O presidente da Faeac calcula que, atualmente, o rebanho em toda a região tenha algo entre 90 a 100 milhões de cabeças. Mas a manutenção e alimentação dessa cadeia está, sobretudo na base, no pequeno produtor. “Não temos nem regularização fundiária ou regularização ambiental. Você implantar um sistema complexo para tentar controlar todo o rebanho da região, fazendo uma restrição enorme, vai prejudicar àqueles que vão ter maior dificuldade para se regularizar, que é o pequeno produtor”.
Para o produtor de carne Geraldo Pereira Maia, a rastreabilidade vai inviabilizar o comércio de carne na região. “Quando implantar isso, nem o GTA [Guia de Transporte Animal], o sujeito daquela terra, o dono daquele animal, vai ter. O Idaf não vai emitir. Vai travar (sic) a propriedade”, avaliou. “Isso será mais grave do que a queda dos seringais [crise da borracha] pela dimensão. Será a falência das pequenas cidades”.
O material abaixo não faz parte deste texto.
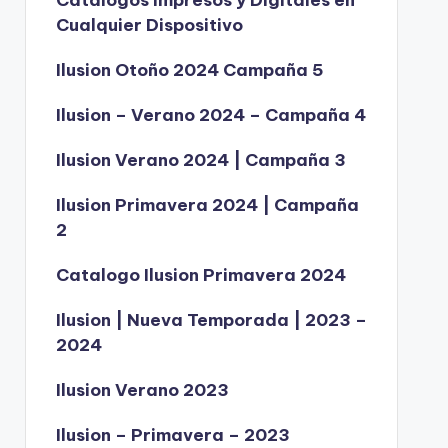
Catálogos Impresos y Digitales en
Cualquier Dispositivo
Ilusion Otoño 2024 Campaña 5
Ilusion – Verano 2024 – Campaña 4
Ilusion Verano 2024 | Campaña 3
Ilusion Primavera 2024 | Campaña
2
Catalogo Ilusion Primavera 2024
Ilusion | Nueva Temporada | 2023 –
2024
Ilusion Verano 2023
Ilusion – Primavera – 2023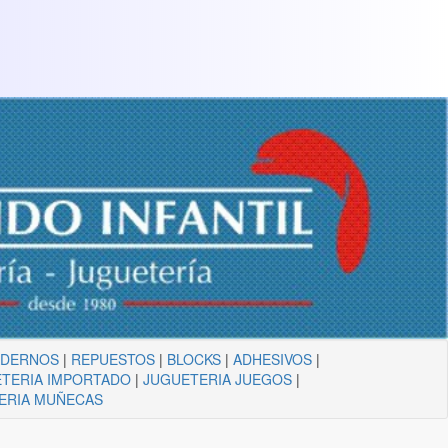
ADERNOS
|
REPUESTOS
|
BLOCKS
|
ADHESIVOS
|
TERIA IMPORTADO
|
JUGUETERIA JUEGOS
|
ERIA MUÑECAS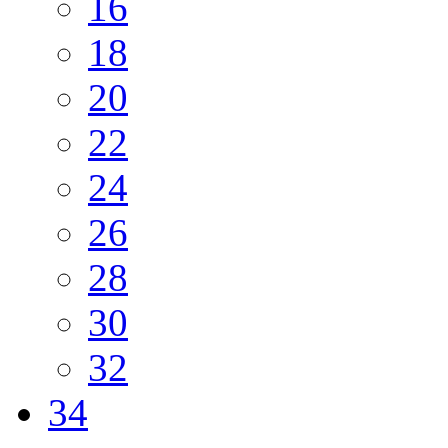
16
18
20
22
24
26
28
30
32
34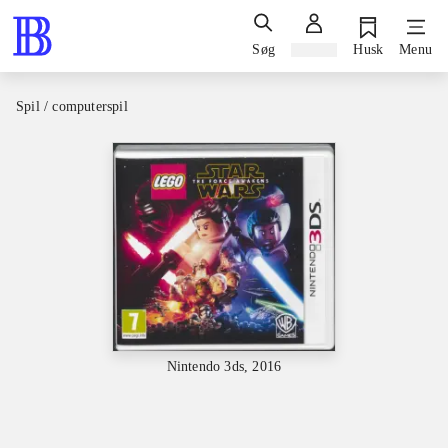
Søg
Log ind
Husk
Menu
Spil / computerspil
Nintendo 3ds, 2016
MPF quer mostrar quais frigoríficos cumprem a lei
No material de divulgação, o Ministério Público Federal é claro sobre o objetivo da divulgação dos resultados parciais. “Além de indicar quais empresas estão atuando para promover e incentivar o respeito às leis e quais os resultados obtidos por elas, a divulgação desses indicadores é uma forma de estabelecer uma diferenciação entre os frigoríficos que se empenham nesse sentido e aqueles que atuam em desacordo com a legislação”.
Resumindo: o MPF está mostrando quem está cumprindo com o que se combinou, mediante a assinatura dos Termos de Ajustamento de Conduta.
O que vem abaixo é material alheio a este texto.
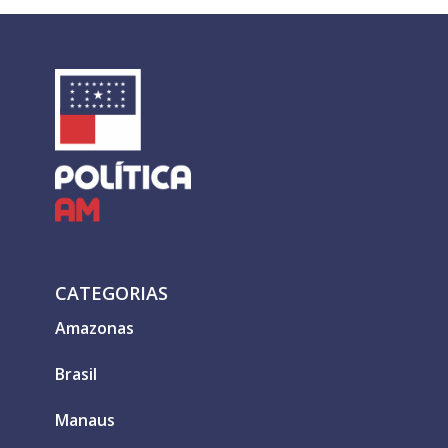
CATEGORIAS
Amazonas
Brasil
Manaus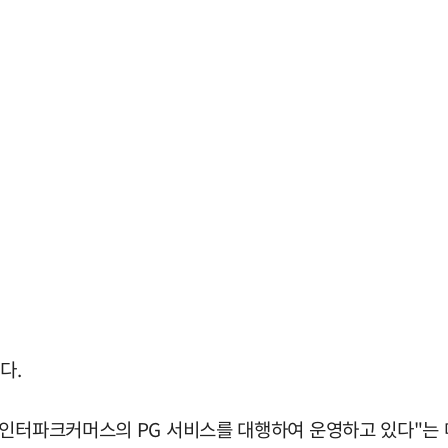
다.
 인터파크커머스의 PG 서비스를 대행하여 운영하고 있다"는 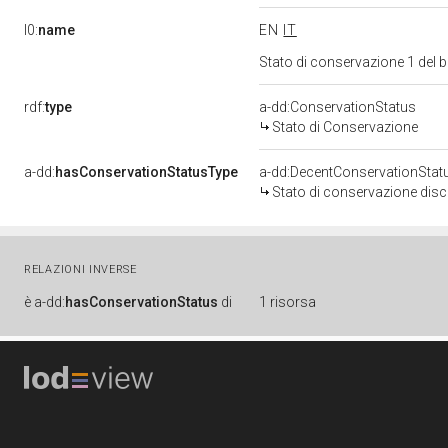
l0:
name
EN
IT
Stato di conservazione 1 del
rdf:
type
a-dd:ConservationStatus
Stato di Conservazione
a-dd:
hasConservationStatusType
a-dd:DecentConservationStat
Stato di conservazione disc
RELAZIONI INVERSE
è
a-dd:
hasConservationStatus
di
1 risorsa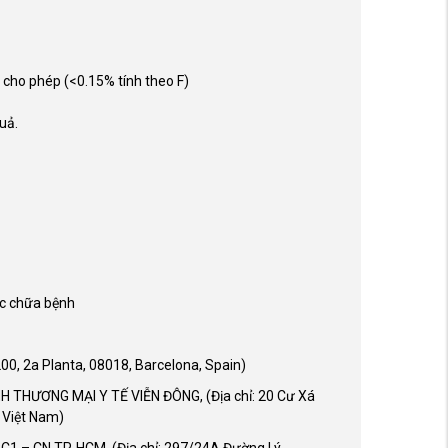
 cho phép (<0.15% tính theo F)
uả.
ốc chữa bệnh
0, 2a Planta, 08018, Barcelona, Spain)
 THƯƠNG MẠI Y TẾ VIỄN ĐÔNG, (Địa chỉ: 20 Cư Xá
 Việt Nam)
 CN TP. HCM, (Địa chỉ: 297/24A Đường Lý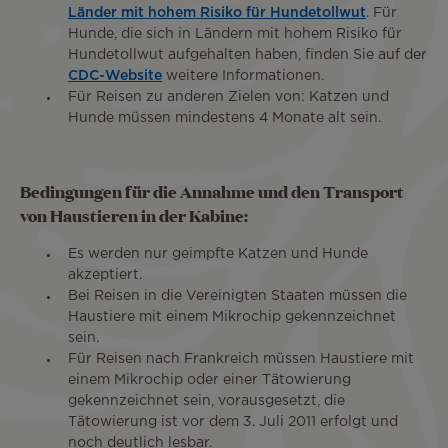
Länder mit hohem Risiko für Hundetollwut
. Für
Hunde, die sich in Ländern mit hohem Risiko für
Hundetollwut aufgehalten haben, finden Sie auf der
CDC-Website
weitere Informationen.
Für Reisen zu anderen Zielen von: Katzen und
Hunde müssen mindestens 4 Monate alt sein.
Bedingungen für die Annahme und den Transport
von Haustieren in der Kabine:
Es werden nur geimpfte Katzen und Hunde
akzeptiert.
Bei Reisen in die Vereinigten Staaten müssen die
Haustiere mit einem Mikrochip gekennzeichnet
sein.
Für Reisen nach Frankreich müssen Haustiere mit
einem Mikrochip oder einer Tätowierung
gekennzeichnet sein, vorausgesetzt, die
Tätowierung ist vor dem 3. Juli 2011 erfolgt und
noch deutlich lesbar.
“Serão divulgadas informações que permitam ao público saber como está o desempenho de frigoríficos que se comprometeram a atuar para garantir o respeito à legislação socioambiental na Amazônia, evitando adquirir animais com origem em áreas com desmatamento ilegal, trabalho escravo, invasões a unidades de conservação e a terras indígenas e quilombolas, ou sem regularização ambiental”, diz o MPF, “O objetivo é que a carne oferecida aos consumidores tenha origem legal” .
Criação de sistema é desafio para governo e produtores
Atualmente, o rebanho brasileiro é calculado em torno de 235 a 238 milhões de cabeças. O Uruguai, país onde há rastreabilidade e é referência no mercado da carne bovina, tem 12 milhões de cabeças. A Argentina, outra referência na produção de carne, tem um rebanho de 53 milhões. Só o estado do Mato Grosso tem algo próximo de 35 milhões de cabeças.
Esse gigantismo do rebanho brasileiro oferece referências para que se perceba a dificuldade de se implementar um sistema de rastreabilidade. O programa Carne Legal já tem 16 anos e, ainda assim, não há expectativa de que esse sistema seja implementado no curto prazo.
A Associação Brasileira de Indústrias Exportadoras de Carnes (Abiec) tem contribuído com o Mapa na execução do Plano Nacional de Rastreabilidade Individual de Bovinos e Bubalinos. Foi criado um grupo de trabalho para formulação do sistema. Parece haver um consenso em torno da necessidade de adequação do segmento às exigências de um mercado externo a cada dia mais seleto, sobretudo quando se coloca em questão causas ambientais.
O desafio, no entanto, é encontrar uma solução para o pecuarista que lida com a pecuária de cria, descapitalizado, sem documentação regularizada da área onde produz o bezerro e, na maioria dos casos com algum tipo de embargo. É esse perfil de produtor que traz um problema grave a ser equacionado.
No Acre, de acordo com a Federação da Agricultura e Pecuária, 74% dos produtores têm até 100 cabeças de gado na propriedade. Produtores com até 500 cabeças de gado abarcam o universo de 95% dos pecuaristas acreanos.
A recria e a finalização estão sob a responsabilidade de produtores que, geralmente, não tem restrições ambientais e de regularização fundiária. Mas a rotina do responsável pela base da cadeia de produção, o pequeno pecuarista, é bem diferente.